◆ **Text section**
Load the MNIST data and split it into a training set, a validation set, and a test set (e.g., use 50,000 instances for training, 10,000 for validation, and 10,000 for testing).

In [None]:
from tensorflow import keras
import numpy as np

In [None]:
# Load the MNIST dataset
mnist = keras.datasets.mnist
(x_train_full, y_train_full), (x_test, y_test) = mnist.load_data()

x_train_full = x_train_full / 255
x_train_full = np.reshape(x_train_full, (x_train_full.shape[0], 28 * 28))

x_valid, x_train = x_train_full[:10000], x_train_full[10000:]
y_valid, y_train = y_train_full[:10000], y_train_full[10000:]

In [None]:
x_train.shape

(50000, 784)

In [None]:
x_test = x_test / 255
x_test = np.reshape(x_test, (x_test.shape[0], 28 * 28))

In [None]:
x_test.shape

(10000, 784)

Then train various classifiers, such as a random forest classifier, an extra-trees classifier, and an SVM classifier.

In [None]:
from sklearn.ensemble import RandomForestClassifier, ExtraTreesClassifier
from sklearn.svm import SVC

In [None]:
rfc = RandomForestClassifier(n_estimators=100, random_state=42)
rfc.fit(x_train, y_train)

etc = ExtraTreesClassifier(n_estimators=100, random_state=42)
etc.fit(x_train, y_train)

svm = SVC(kernel='linear', C=1, random_state=42)
svm.fit(x_train, y_train)

In [None]:
rfc.score(x_valid, y_valid)

0.9704

In [None]:
etc.score(x_valid, y_valid)

0.9715

In [None]:
svm.score(x_valid, y_valid)

0.9365

Next, try to combine them into an ensemble that outperforms each individual classifier on the validation set, using soft or hard voting.

In [None]:
from sklearn.ensemble import VotingClassifier
from sklearn.metrics import accuracy_score

*Hard voting:*

In [None]:
voting_clf = VotingClassifier(
    estimators=[('rfc', rfc), ('etc', etc), ('svm', svm)],
    voting='hard'
)

# Train the voting classifier on the training set
voting_clf.fit(x_train, y_train)

In [None]:
# Evaluate the accuracy of each classifier and the ensemble on the validation set

classifiers = [('Random Forest Classifier', rfc),
               ('Extra-Trees Classifier', etc),
               ('Linear SVM Classifier', svm),
               ('Voting Classifier', voting_clf)]

for name, clf in classifiers:
    y_pred = clf.predict(x_valid)

◆ **Task instructions**
Copy the MNIST classifier text above from "rfc.fit(x_train, y_train)" to "svm.fit(x_train, y_train)".

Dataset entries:

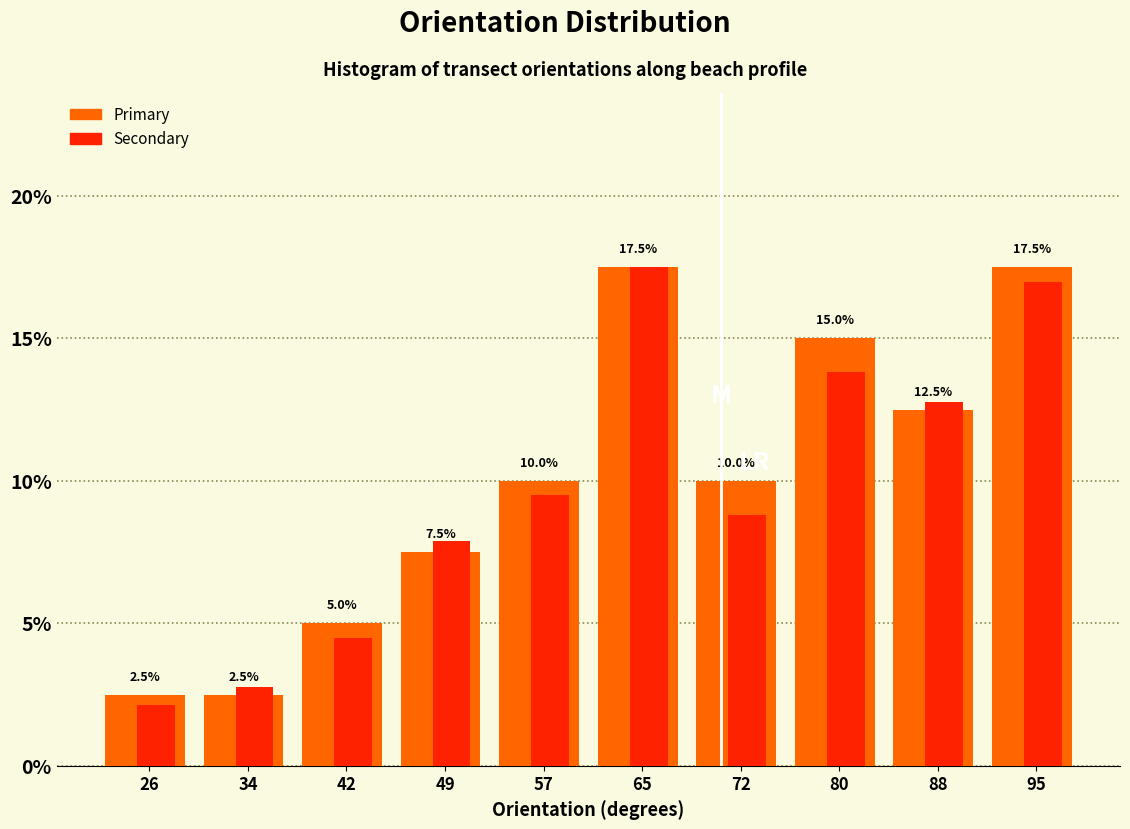

At which category is the sum across all series the highest?

65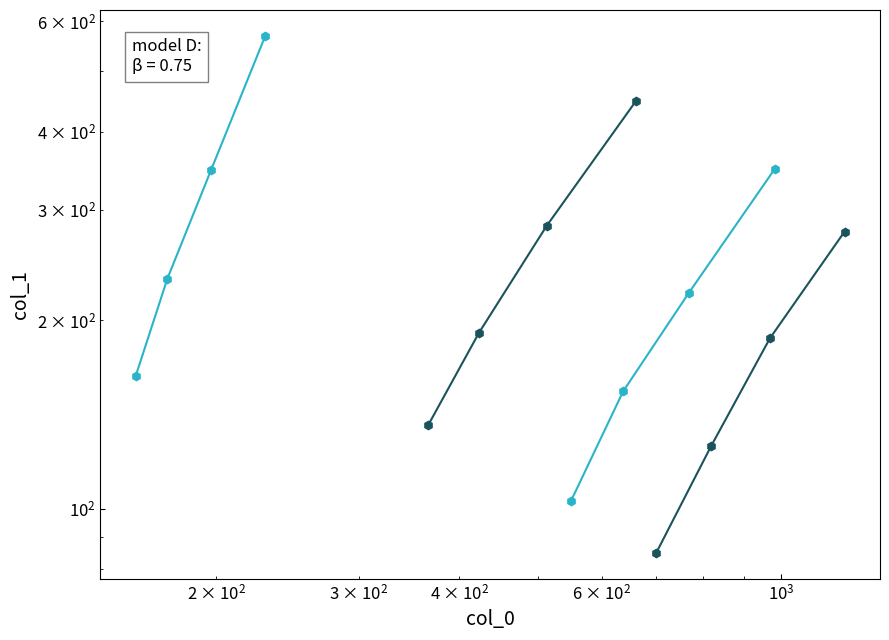

Which series has the largest total across all categories?

Group D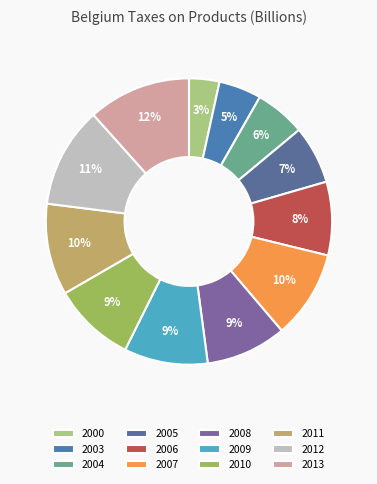

What percentage do 2008 and 2010 together represent?

18.4%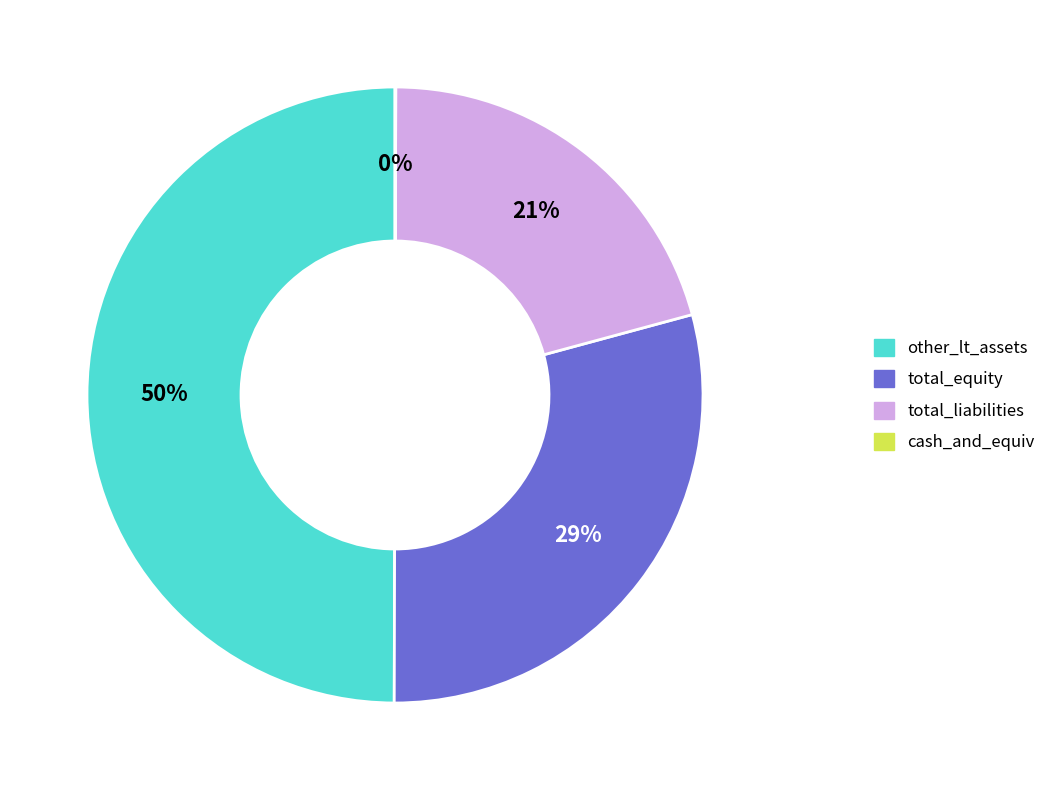

The other_lt_assets slice represents 64% of the pie. True or false?

False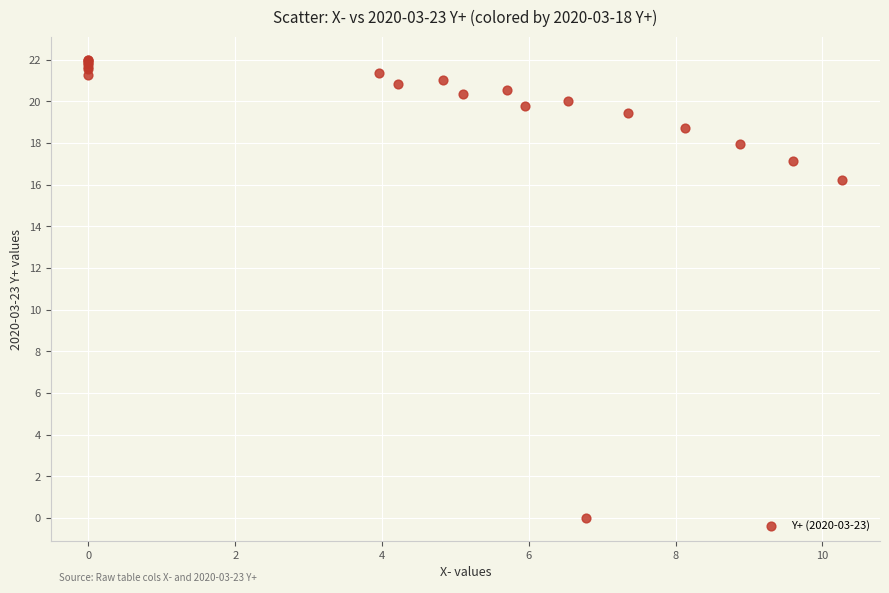

What Y value in the scatter plot is closest to 11?

16.2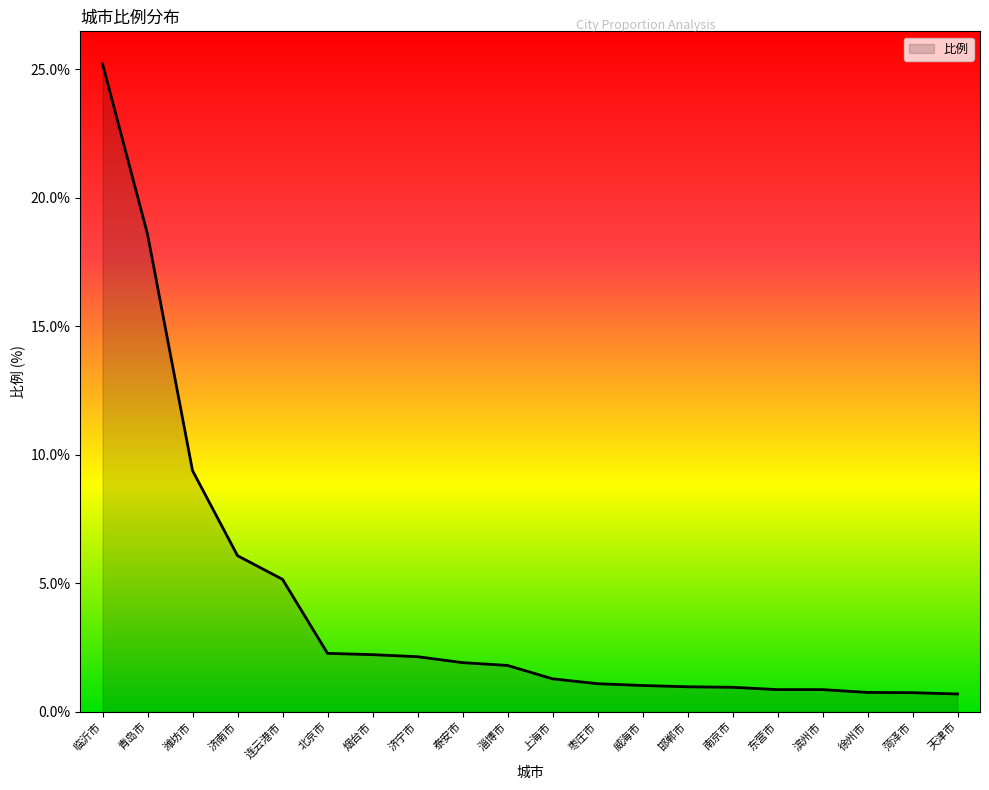

Which has a higher value, 济宁市 or 临沂市?

临沂市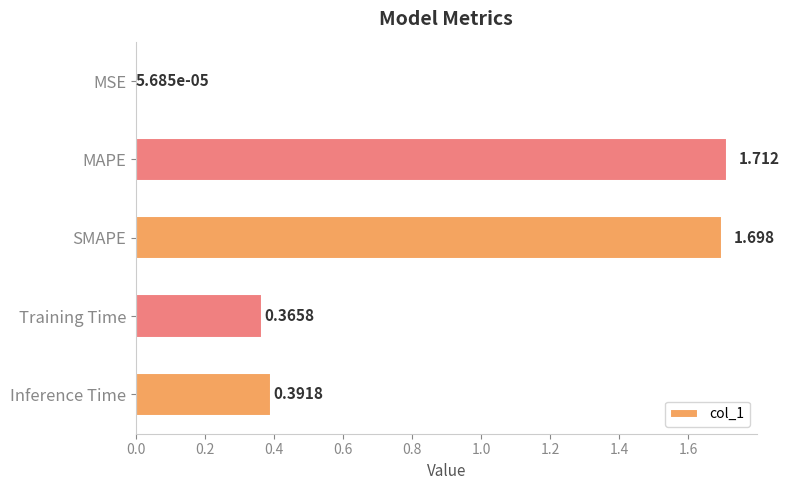

At which category does the chart reach its peak across all series?

MAPE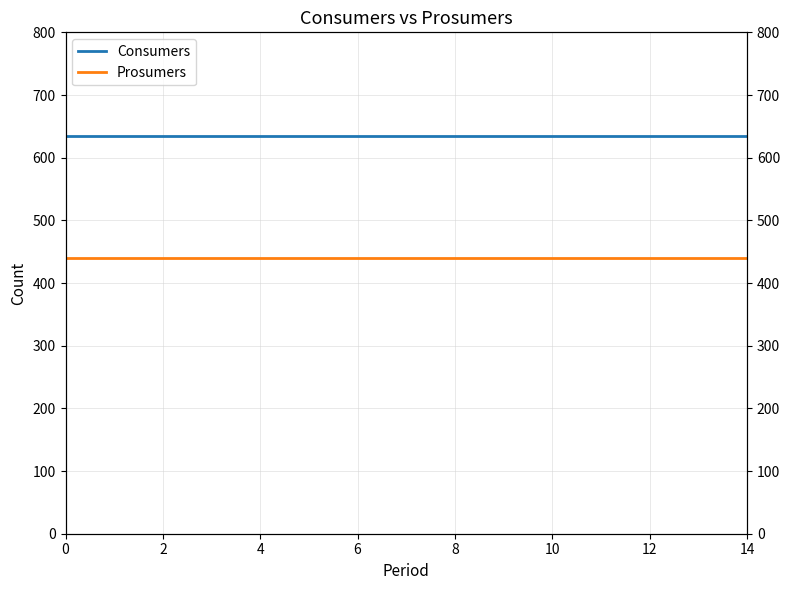

Reading left to right, list all the values displayed in this chart.

Consumers: 635	635	635	635	635	635	635	635	635	635	635	635	635	635	635
Prosumers: 440	440	440	440	440	440	440	440	440	440	440	440	440	440	440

◆ **Your solution**
rfc.fit(x_train, y_train)

etc = ExtraTreesClassifier(n_estimators=100, random_state=42)
etc.fit(x_train, y_train)

svm = SVC(kernel='linear', C=1, random_state=42)
svm.fit(x_train, y_train)